2016年は“誰も予想していなかった”ヒット曲が生まれた? 「前前前世」「恋」「PPAP」から考察

 また、「恋」は、テレビを出発点としてブームになった曲だ。その理由は、テレビとネットの共存にあるという。

「人々の趣味嗜好がバラバラになったことで、話題を共有するためのアーキテクチャとしてのテレビの強さが改めて示された一年でした。特にTwitterを始めとしたリアルタイムで話題を共有するサービスと、テレビの相性はとてもいい。Twitterのトレンドにも、テレビ番組関連のハッシュタグがたびたび登場します。10年前は『ネットがテレビを駆逐する』と言われていましたが、今はテレビとスマートフォンが共存する視聴環境となり、ウェブメディアもテレビの話題を追いかけるようなニュースを多く配信するようになってきた。テレビを出発点としたヒット曲が多いのも、テレビとネットの関係性が変化したことの一つの表れかもしれません」

 スマートフォンの普及率の上昇が、テレビの見方、そしてヒット曲のあり方にも変化を及ぼしているようだ。最後に、同氏は2016年のJ-POPシーンを振り返ってこう総括した。

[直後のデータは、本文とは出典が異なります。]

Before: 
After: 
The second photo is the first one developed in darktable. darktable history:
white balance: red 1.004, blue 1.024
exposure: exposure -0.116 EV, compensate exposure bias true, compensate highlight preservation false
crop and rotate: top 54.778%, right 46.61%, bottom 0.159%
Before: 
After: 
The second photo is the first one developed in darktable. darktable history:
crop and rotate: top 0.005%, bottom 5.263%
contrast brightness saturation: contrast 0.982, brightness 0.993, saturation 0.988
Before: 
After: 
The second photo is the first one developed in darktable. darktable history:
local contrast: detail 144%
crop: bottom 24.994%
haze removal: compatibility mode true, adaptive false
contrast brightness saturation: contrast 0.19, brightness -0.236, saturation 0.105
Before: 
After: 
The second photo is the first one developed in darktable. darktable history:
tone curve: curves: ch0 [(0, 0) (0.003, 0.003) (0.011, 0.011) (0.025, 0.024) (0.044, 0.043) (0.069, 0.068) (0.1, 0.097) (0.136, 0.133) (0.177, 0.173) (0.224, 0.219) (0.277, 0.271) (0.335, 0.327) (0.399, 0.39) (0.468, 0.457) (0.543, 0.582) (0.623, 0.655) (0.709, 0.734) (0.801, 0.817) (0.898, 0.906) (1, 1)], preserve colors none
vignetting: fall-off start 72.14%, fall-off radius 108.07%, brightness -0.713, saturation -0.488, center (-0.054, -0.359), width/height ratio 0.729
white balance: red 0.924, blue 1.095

「今年のJ-POPシーンはとても面白かったと思います。5年前は『音楽が売れない』『アーティストはどうやって生き残るか』などのようなネガティブなことばかりが言われ、シーンに閉塞感があった。しかし、今年のムードはそうではなかったと思います。一年を通して、何が起こるか予測のつかないワクワク感があった。『ヒットの方程式』みたいな言葉もありますが、そもそも何が“当たる”のかが方程式のように事前にわかったら面白くない。今はヒットが“当たるも八卦、当たらぬも八卦”の世界に戻ってきたような気がしています。『PPAP』はその象徴ですし、『前前前世』と『恋』も、これほどの社会現象になるとは予想していなかった。つまり、“誰も思っていなかった”ことが起きたことが、今年のヒット曲のキーワードだったと思います」

 音楽、映画、ドラマ、お笑い、テレビ、ネット。それぞれが垣根を超え、クロスオーバーすることでヒット曲が生まれた2016年。さて、来る2017年はどうだろうか。予想できるものでは決してないが、今年を上回る勢いで様々なところで音楽が話題にのぼり、音楽やそれを取り囲むカルチャーが多くの人々をエンターテインさせてくれる、そんな一年であってほしいと思う。